El debate actual sobre la dimensión institucional de nuestras sociedades es tributario de este contexto de incertidumbre. El neoinstitucionalismo pone énfasis en la observancia de los procedimientos y las formas por encima de los objetivos y los fines; los procedimientos y las formas son importantes y es bueno que se insista en ello, pero no más que los objetivos y fines a los que sirven. En escenarios de marcada inestabilidad socioeconómica y política, y derivadamente institucional, no entender cabalmente esa relación tiene como resultado frecuente la serie de pálidas que integran las conclusiones predominantes en el neoinstitucionalismo criollo. Lo que la madurez teórica permite valorar como casos atendibles de creatividad institucional (por ejemplo Cao 2011), el formalismo y la a-historicidad interpretan como antesalas del fracaso. A veces da la impresión de que no está de por medio una insatisfactoria intelección respecto de las cosas que ocurren: las entienden, lo que pasa es que no les gustan.

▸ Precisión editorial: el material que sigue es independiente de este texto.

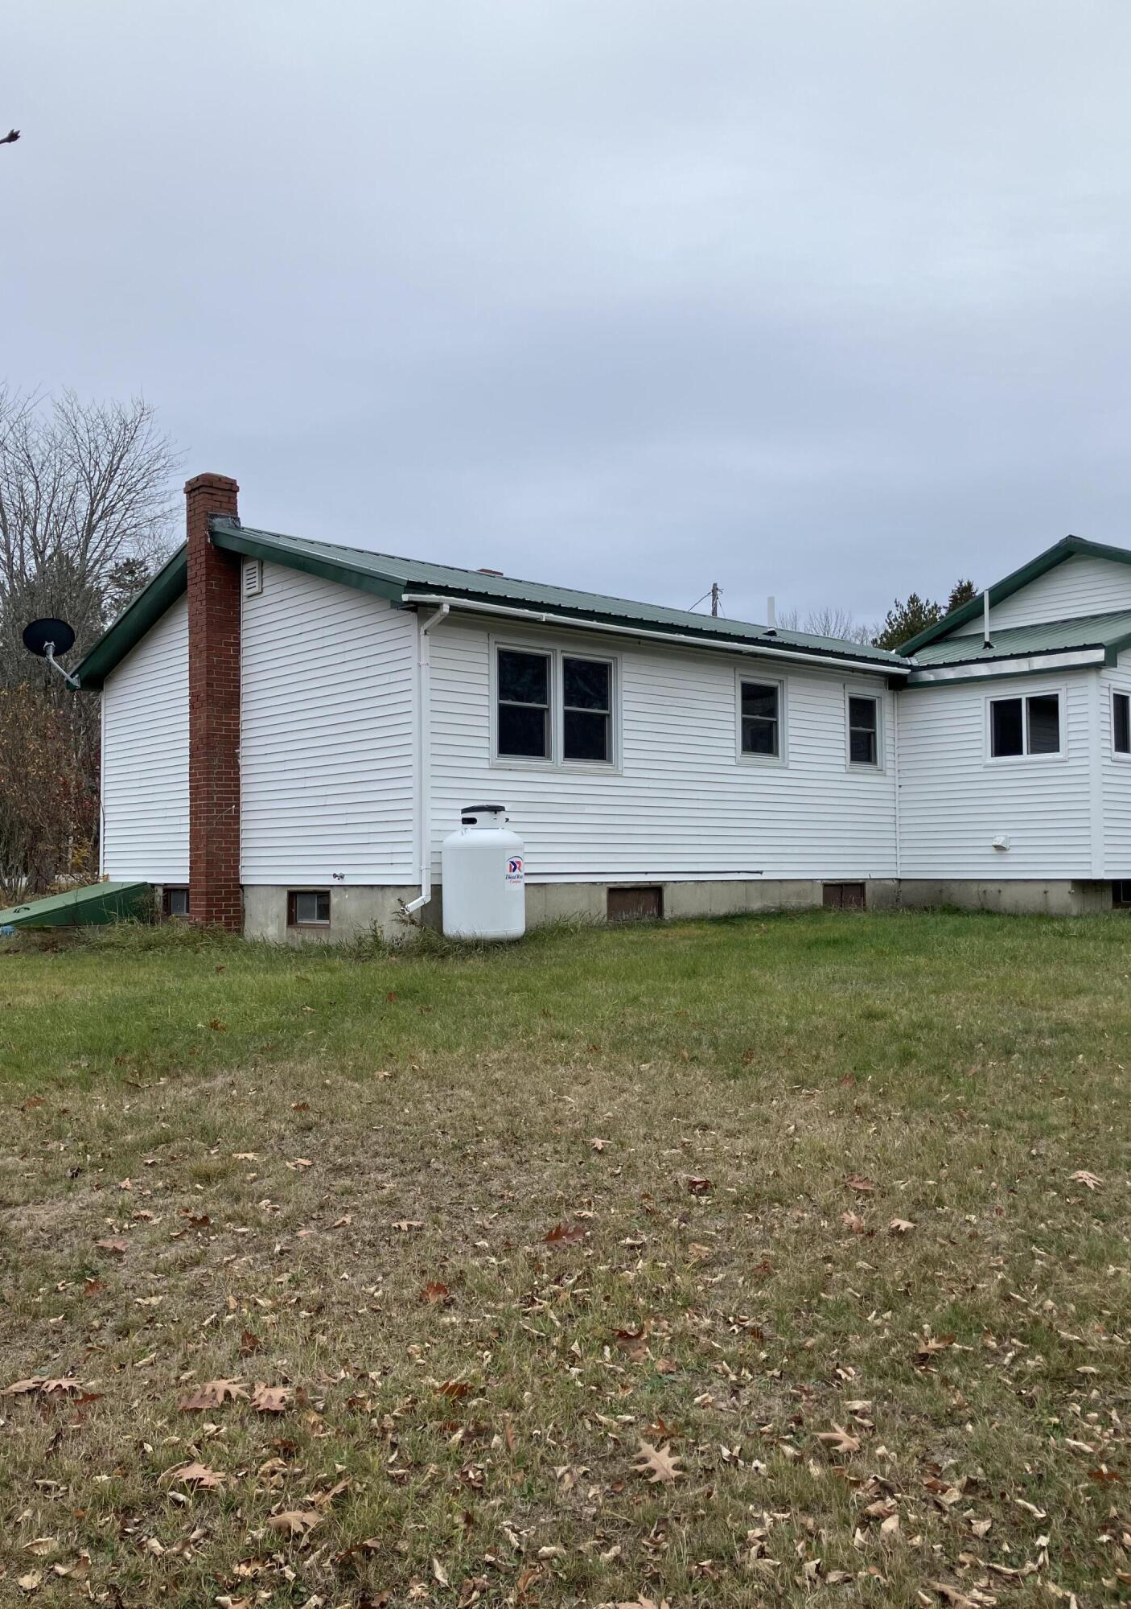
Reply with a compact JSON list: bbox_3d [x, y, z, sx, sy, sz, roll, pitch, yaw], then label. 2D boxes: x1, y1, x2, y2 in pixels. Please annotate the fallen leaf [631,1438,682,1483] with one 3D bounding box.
[{"bbox_3d":[0.200,1.441,2.855,0.105,0.035,0.155,-1,2,-25],"label":"fallen leaf"}]

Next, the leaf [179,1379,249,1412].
[{"bbox_3d":[-0.857,1.439,3.170,0.175,0.045,0.095,-1,2,-22],"label":"leaf"}]

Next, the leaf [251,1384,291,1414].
[{"bbox_3d":[-0.713,1.439,3.149,0.105,0.040,0.100,0,1,0],"label":"leaf"}]

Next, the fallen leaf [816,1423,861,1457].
[{"bbox_3d":[0.616,1.436,2.938,0.100,0.040,0.120,-1,2,-20],"label":"fallen leaf"}]

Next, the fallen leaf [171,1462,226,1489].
[{"bbox_3d":[-0.792,1.448,2.810,0.125,0.040,0.085,-1,2,-10],"label":"fallen leaf"}]

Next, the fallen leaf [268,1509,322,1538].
[{"bbox_3d":[-0.545,1.451,2.627,0.120,0.045,0.085,0,1,0],"label":"fallen leaf"}]

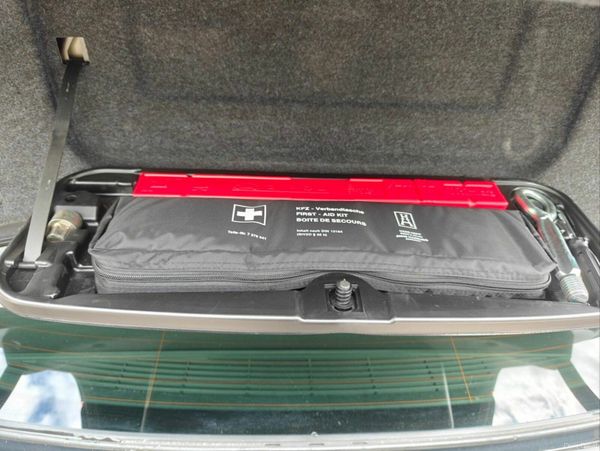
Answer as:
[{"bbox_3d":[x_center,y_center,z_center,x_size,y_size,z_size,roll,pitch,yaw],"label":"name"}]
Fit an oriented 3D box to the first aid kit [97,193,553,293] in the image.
[{"bbox_3d":[0.029,0.024,0.452,0.450,0.058,0.100,2,37,-3],"label":"first aid kit"}]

Es una historia sin historia y una sociedad sin seres humanos la que narra el neoinstitucionalismo. Me pregunto como harán ahora sus predicadores para explicar el descalabro actual de tantas economías y sociedades institucionalmente correctas del capitalismo desarrollado, ejemplos señeros de cómo hacer bien las cosas, faros radiantes que iluminaban el camino que debíamos transitar si queríamos alcanzar la prosperidad y la democracia de mercado. Prolíficos y hasta parlanchines, “jugando a ser Dios” (North 2004) con las economías de Africa y América Latina en los años del neoliberalismo rampante, el silencio presente contrasta con su pretérita locuacidad. En estos escenarios en los que impera lo impensado, lo jamás imaginado, la sentencia de un destacado practicante criollo de este enfoque -en materia de políticas públicas y desarrollo “lo que importa no es tanto qué se hace, sino cómo se hace”- explicita no sólo un inopinado tributo al fetichismo institucional sino también la desorientación inevitable tras el fiasco de tantas verdades respecto de las cuales se pontificaba que “no hay alternativas”: Pantaleón armado con un martillo.